Montaigne (Michel Eyquem de), (suite)
« Philosophe imprémédité ».
• En 1571, Montaigne cède la charge qu'il occupait au parlement de Bordeaux. Il fait graver au mur de sa bibliothèque une inscription qui témoigne de son désir de se consacrer « à sa liberté, à sa tranquillité et à ses loisirs ». Il commence alors à travailler au premier livre des Essais. La première édition - constituée des livres I et II - paraît en 1580. Cette studieuse retraite est néanmoins entrecoupée de missions politiques, de voyages de découverte et de tâches liées à ses charges publiques. En 1572, Montaigne joue le rôle de négociateur entre Henri de Navarre et le duc de Guise. En 1580-1581, il effectue un voyage qui, par la Suisse et l'Allemagne du Sud, le mène en Italie, jusqu'à Rome. À son retour, il apprend que ses concitoyens l'ont élu maire de Bordeaux ; il occupe cette charge avec un remarquable sens de ses responsabilités de 1582 à 1584. Réélu, il fuit la ville devant la peste en 1585, et son second mandat s'achève sans gloire. À partir de 1586, il travaille au troisième livre des Essais. Deux ans plus tard, à l'occasion d'un long séjour à Paris, où ses activités politiques le conduisent dans l'entourage d'Henri III, il fait la connaissance de Marie de Gournay, sa future « fille d'alliance ». Cette même année 1588 paraît une nouvelle édition augmentée des Essais, incluant le troisième livre.
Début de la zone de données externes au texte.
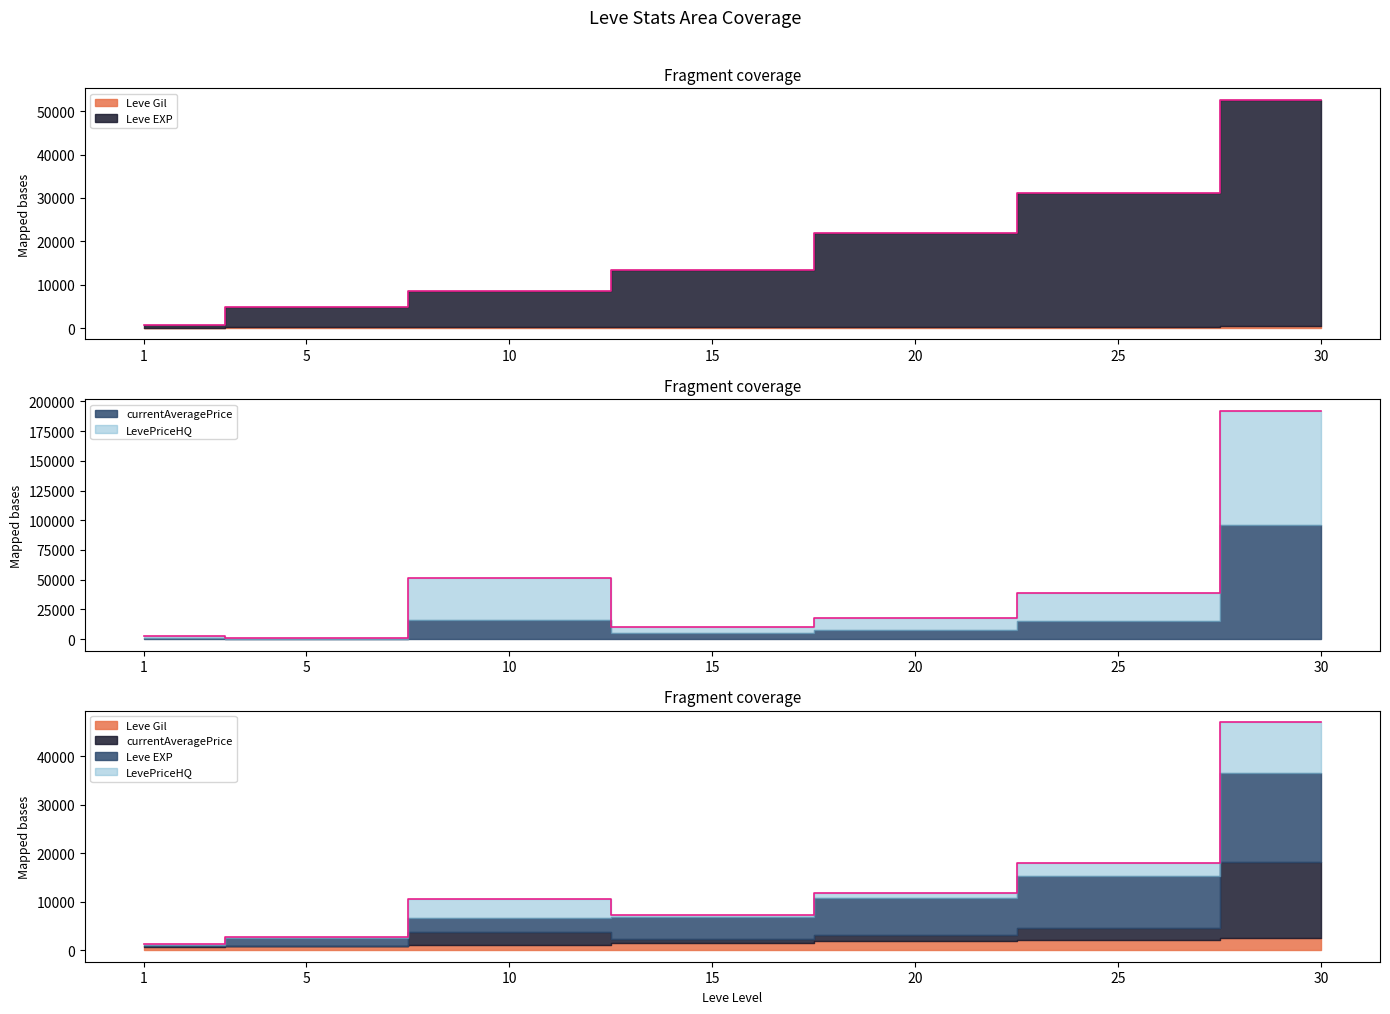

True or false: Leve EXP has more than 0 points higher than both neighbors.

False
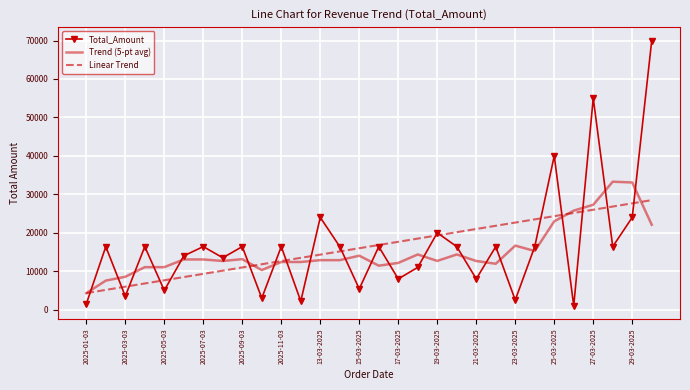

What is the highest value of the Total_Amount series?

70000.0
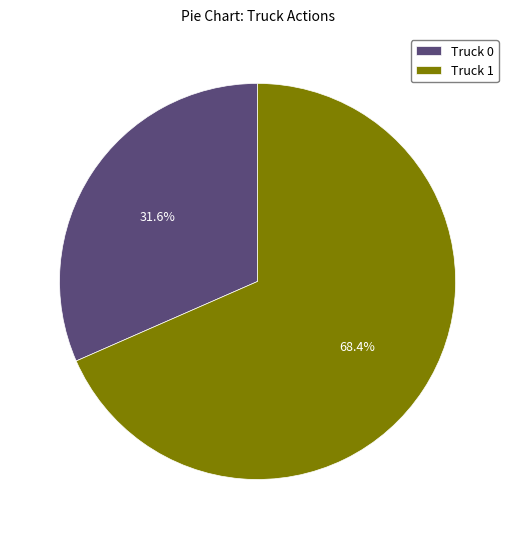

Which has a higher value, Truck 1 or Truck 0?

Truck 1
Montaigne continuera à travailler jusqu'à sa mort à une nouvelle édition. Les annotations marginales de son exemplaire personnel - l'exemplaire dit « de Bordeaux » - constitueront la base de cette édition (posthume), réalisée en 1595 par Marie de Gournay et Pierre de Brach.
« Philosophe imprémédité », selon sa propre expression, Montaigne n'a pas développé dans ses Essais une réflexion conceptuelle : il s'est efforcé de pousser le plus loin possible une expérience de soi constamment enracinée dans l'existence quotidienne la plus concrète. Cette visée apparemment modeste n'en a pas moins une valeur historique et culturelle fondamentale : en une époque de chaos politico-religieux et de bouleversement de tous les repères, Montaigne s'est attaché à repenser et à négocier au mieux les rapports entre conscience intime et obligations mondaines, entre souci de sa propre intégrité et participation à la vie publique.